Indonesia di era Orde Baru, terutama pada dekade 1990-an menghadapi tantangan ekonomi besar yang dikenal dengan "Twin Defisit" atau defisit kembar. Istilah ini merujuk pada kondisi ketika sebuah negara mengalami dua jenis defisit sekaligus yaitu, defisit anggaran dan defisit neraca berjalan. Meskipun fenomena ini tidak hanya dialami oleh Indonesia, melainkan juga oleh negara berkembang lainnya, implikasinya sangat dirasakan secara nyata oleh masyarakat Indonesia, terutama saat krisis moneter Asia 1997-1998 melanda.
Pada dasarnya, twin deficit yang terjadi di Indonesia pada era Orde Baru disebabkan oleh kebijakan pembangunan ekonomi yang sangat ambisius. Pemerintah Suharto fokus membangun infrastruktur dan mengembangkan industri berbasis utang luar negeri. Langkah ini awalnya terlihat sebagai solusi cepat untuk mendorong pertumbuhan ekonomi. Dana besar dari luar negeri digunakan untuk membangun jalan, jembatan, pelabuhan, serta mendirikan berbagai industri strategis, di antaranya sektor otomotif dan manufaktur. Sayangnya, pembangunan yang pesat ini memicu ketergantungan besar pada barang impor, terutama barang modal dan bahan baku. Kenaikan impor ini kemudian memperparah defisit neraca berjalan, yakni selisih antara nilai ekspor dan impor barang, jasa, serta aliran modal. Dengan neraca berjalan yang terus defisit, Indonesia bergantung pada modal asing untuk menutupi kekurangan, yang akhirnya menyebabkan ketidakseimbangan ekonomi.
Kebijakan fiskal yang kurang hati-hati juga menjadi penyebab twin defisit. Defisit anggaran membengkak karena besarnya belanja pemerintah, termasuk subsidi BBM dan pembayaran bunga utang yang semakin besar. Tahun 1998, subsidi BBM melonjak menjadi 34,6 triliun rupiah, meningkat dua kali lipat dari tahun sebelumnya. Pada saat yang sama, pengeluaran untuk pembayaran utang luar negeri semakin membebani anggaran, yang memaksa pemerintah menambah utang baru demi memenuhi kewajiban. Ironisnya, kebijakan yang didasarkan pada pertumbuhan berkelanjutan ini malah menciptakan ketergantungan yang rapuh pada pinjaman asing, yang akhirnya membuat Indonesia sangat rentan terhadap gejolak ekonomi global.

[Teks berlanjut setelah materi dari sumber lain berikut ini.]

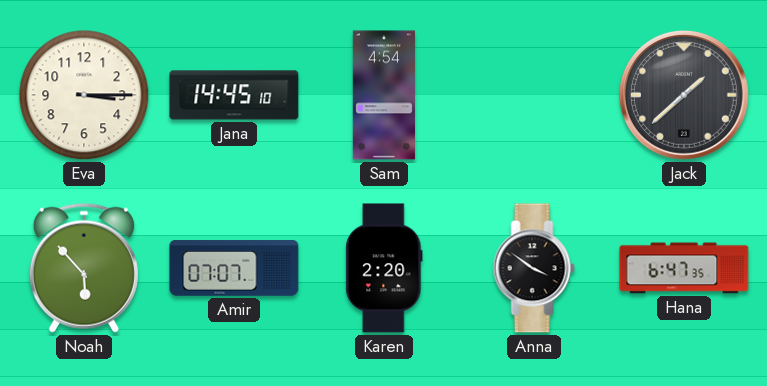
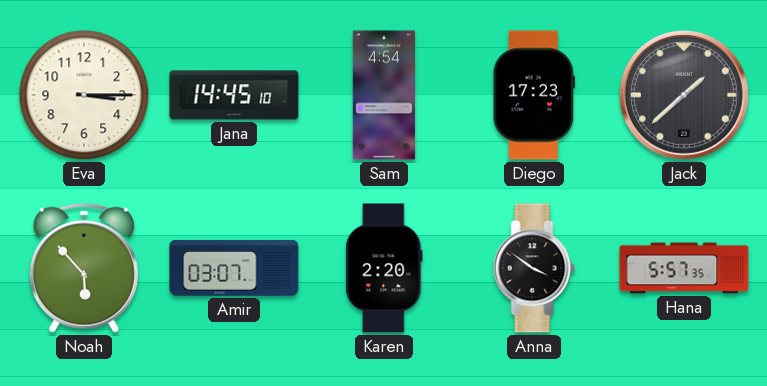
Diego: none -> 17:23
Amir: 07:07 -> 03:07
Hana: 6:47 -> 5:57
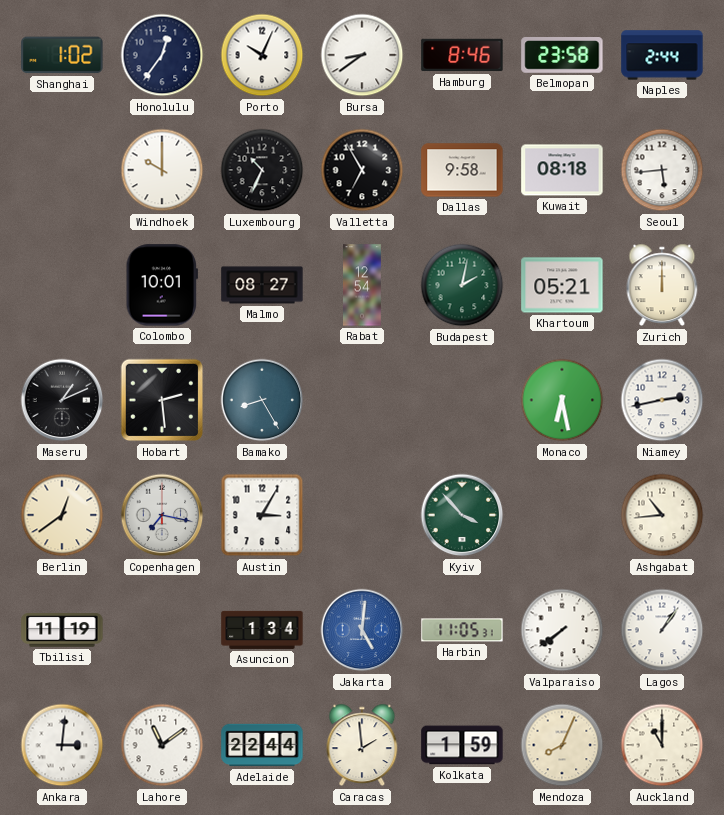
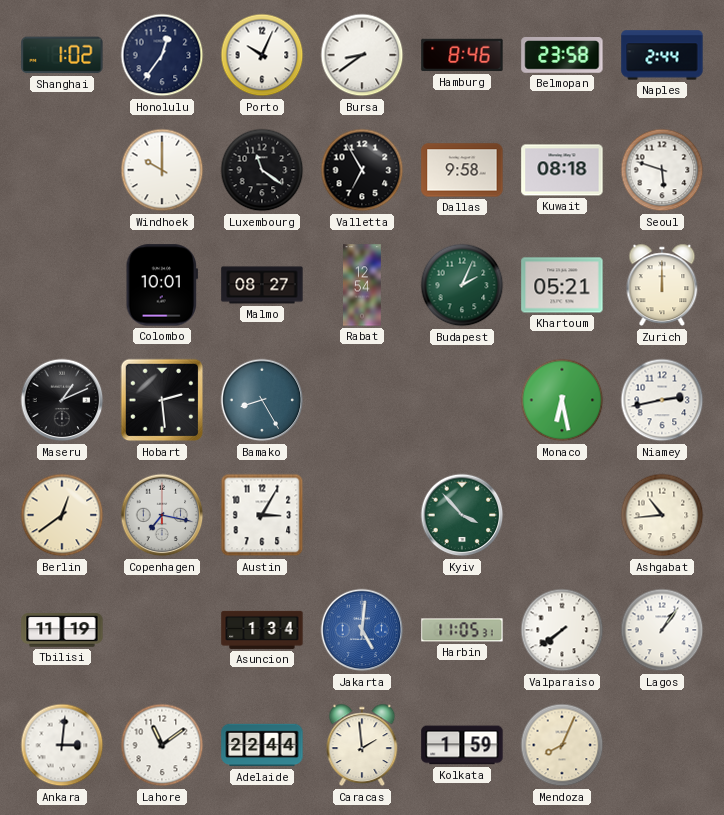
Luxembourg: 10:34 -> 11:21
Seoul: 5:44 -> 5:48
Budapest: 2:02 -> 2:04
Auckland: 11:00 -> none
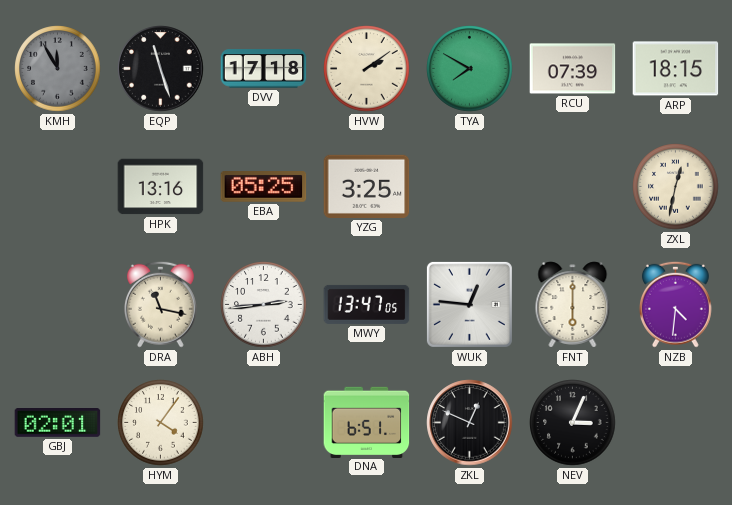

Krisis moneter Asia pada 1997 memperburuk kondisi ekonomi Indonesia. Nilai tukar rupiah terhadap dolar AS anjlok, dari sekitar Rp. 2.500 per USD pada 1997 menjadi lebih dari Rp. 15.000 per USD pada 1998. Pelemahan ini mendorong kenaikan inflasi yang melambung hingga di atas 70%, mengurangi daya beli masyarakat secara drastis, dan menimbulkan lonjakan harga barang-barang kebutuhan pokok. Situasi ini mengguncang stabilitas sosial, menyebabkan krisis kepercayaan terhadap pemerintah, hingga akhirnya berujung pada lengsernya Presiden Suharto.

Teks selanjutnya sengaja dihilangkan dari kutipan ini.